> **SET OF TASKS**
A. Decide whether each statement agrees with the hypothesis-testing excerpt, answering yes or no and quoting the words of the excerpt that settle it. (i) The t-test is run assuming the two datasets have equal variances. (ii) When the p-value is larger than the significance level, the null hypothesis is rejected. (iii) The functions are first defined with a focus on Temperature for station ID 0.
B. According to the hypothesis-testing excerpt, what keyword is added to make the t-test two-sided?
C. From the hypothesis-testing excerpt, return the passage starting at "Let's break down" and ending at "filter_weather_data(df, station_id, measurement).", copied word for word.

** Start of EXCERPT PROVIDED **

So what are we testing with our null hypothesis $H_0$? Well, we want to know if our field data is representing the reality in Maji Ndogo by looking at an independent set of data. If our field data (means) are the same as the weather data (means), then it indicates no significant difference between the datasets. We're essentially saying that any difference we see between these means is because of randomness. However, if the means differ significantly, we'll know there is a reason for it, and that it is not just a random fluctuation in the data. 

<br>

Given a significance level $\alpha$ of 0.05 for a two-tailed test, we have the following conditions for our hypothesis test at a 95% confidence interval:

- $H_0$: There is no significant difference between the means of the two datasets. This is expressed as $\mu_{field} = \mu_{weather}$.

- $H_a$: There is a significant difference between the means of the two datasets. This is expressed as $\mu_{field} \neq \mu_{weather}$.

<br>

If the p-value obtained from the test:
- is less than or equal to the significance level, so $p \leq \alpha$, we reject the null hypothesis.
- is larger than the significance level, so $p > \alpha$, we cannot reject the null hypothesis, as we cannot find a statistically significant difference between the datasets at the 95% confidence level.

First, we're going to import all of the packages and define a few variables. You might notice we're importing a new method, .ttest_ind(). This method takes in two data columns and calculates means, variance, and returns the the t- and p-statistics. So our t-test is reduced to one line. Since our alternative hypothesis does not make a claim of greater or less than, we will use the two-sided t-test, by adding the alternative = 'two-sided' keyword.

In [5]:
from scipy.stats import ttest_ind
import numpy as np

# Now, the measurements_to_compare can directly use 'Temperature', 'Rainfall', and 'Pollution_level'
measurements_to_compare = ['Temperature', 'Rainfall', 'Pollution_level']

We want to compare the means of the temperature, rainfall, and pollution data, for fields assigned to a specific weather station. So for both datasets, we need to isolate the measurement type and weather station for each data, so we're comparing the correct means.

Let's break down what we need to do:

   We need to filter both field_df and weather_df based on the given station ID and measurement. We can use filter_field_data(df, station_id, measurement) and filter_weather_data(df, station_id, measurement).
    
   We need to perform a t-test to conduct the t-test on the filtered data. So we're going to use ttest_ind(data_col1, data_col2, equal_var=False) from scipy.stats. 
    
  print_ttest_results(station_id, measurement, p_val, alpha) to interpret and print the results from the t-test.

We'll first define these functions, focusing on Temperature for station ID = 0. Then, we'll integrate these functions into a loop that iterates over each station ID and measurement type.

I'll create a filter_field_data function that takes in the field_df DataFrame, the station_id, and measurement type, and retuns a single column (series) of data filtered by the station_id, and measurement.

** End of EXCERPT PROVIDED **
** Start of DATA **

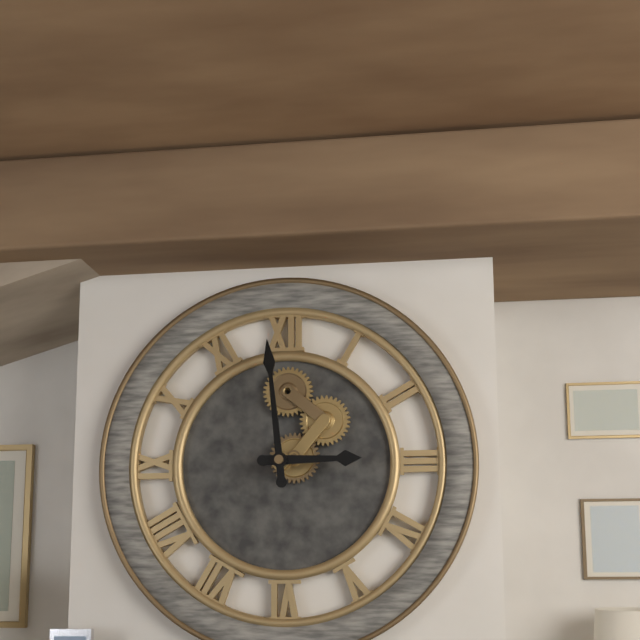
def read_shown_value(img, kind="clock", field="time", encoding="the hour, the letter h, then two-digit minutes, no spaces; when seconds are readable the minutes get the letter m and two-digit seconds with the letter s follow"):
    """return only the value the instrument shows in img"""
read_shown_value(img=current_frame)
2h59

** End of DATA **

> **TASK ANSWERS**
A.
(i) No: "ttest_ind(data_col1, data_col2, equal_var=False)"
(ii) No: "we cannot reject the null hypothesis"
(iii) Yes: "focusing on Temperature for station ID = 0"

B. The keyword alternative = 'two-sided'.

C.
Let's break down what we need to do:

   We need to filter both field_df and weather_df based on the given station ID and measurement. We can use filter_field_data(df, station_id, measurement) and filter_weather_data(df, station_id, measurement).